BCP Quietly Places MT100
Banco de Credito del Peru (BCP) has privately placed $150m in 2015 MT100 bonds, amid a flurry of similar trades. Demand reached about $225m, according to a banker managing the sale. The issuer and the banks on the deal declined to disclose terms or buyers of the notes. Proceeds from the A-/Baa2 sale are for general corporate purposes. Standard Chartered and Wachovia managed the sale. BCP follows Interbank into this market and BBVA Continental is expected to price a similar transaction for $200m soon via Sumitomo Mitsui. Interbank is heard to have sold $200m in MT100 FRNs to Credit Suisse. It included a 7-year tranche and was heard to have an all-in cost to the issuer equivalent to roughly 7.5%.
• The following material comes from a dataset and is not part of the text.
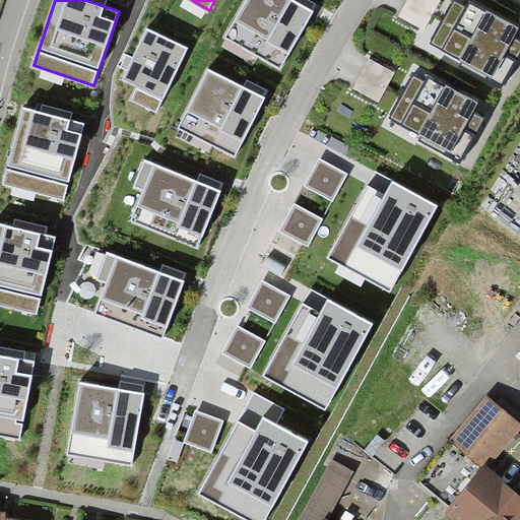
[(314,13),(289,0),(248,0),(229,35),(283,67),(314,13)]
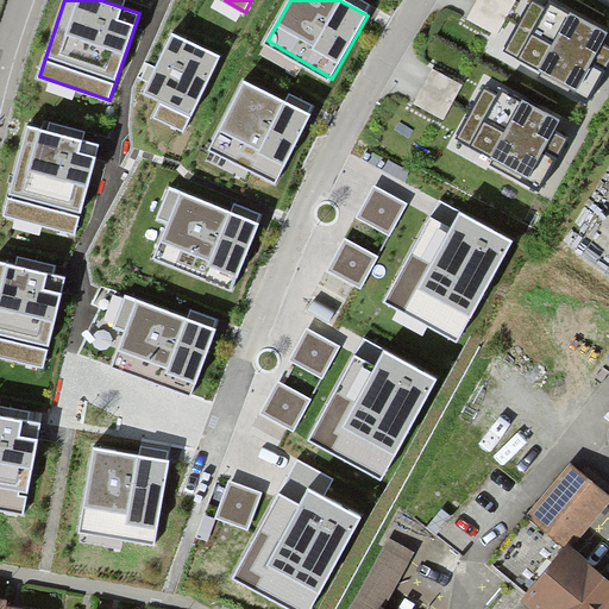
[(518,1),(514,0),(478,0),(468,19),(498,36),(518,1)]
Grupo R Unveils Platform Financing
Mexico’s privately held Grupo R is set to secure a $600m 7.5-year syndicated loan to help finance the construction of La Muralla III, Mexico’s first deepwater drilling platform, say bankers close to the deal. The platform will cost up to $800m and is being financed with 75% debt and 25% equity from the sponsor. Leads WestLB and BBVA have provided Grupo R with a $150m bridge at an undisclosed rate to kick start construction. That will be eventually be fully refinanced with the $600m loan, which carries a single margin of Libor plus 175bp throughout the 2.5-year construction and 5-year post completion periods. Six other banks are heard to have joined the syndication. Post completion, Pemex is the offtaker for the first 3 years of the transaction and could renew the contract for the remaining 2 years, say bankers. Funding will be distributed to the sponsor as it completes construction milestones. La Muralla III represents an important first step for Pemex as it heads into deeper waters to replenish falling reserves. Other similar deals are likely to come in the future from Mexico, say bankers involved in the sector. Elsewhere in LatAm, there is activity on the near-term horizon. A number of platforms have been started for Petrobras, and several more are heard seeking financing in the coming months as the Brazilian company seeks to explore new discoveries.
Ecuador Central Bank President Resigns
Robert Andrade, president of Ecuador’s central bank, resigned Wednesday for unknown reasons. The banker was at the helm of institution for only six months. Ecuador’s Constitutional Assembly appointed agricultural minister Carlos Vallejo Lopez to the board of the central bank to replace Andrade’s spot there, but has not named a new president. The Correa administration and the central bank have been at odds regarding official economic data charting the country’s growth.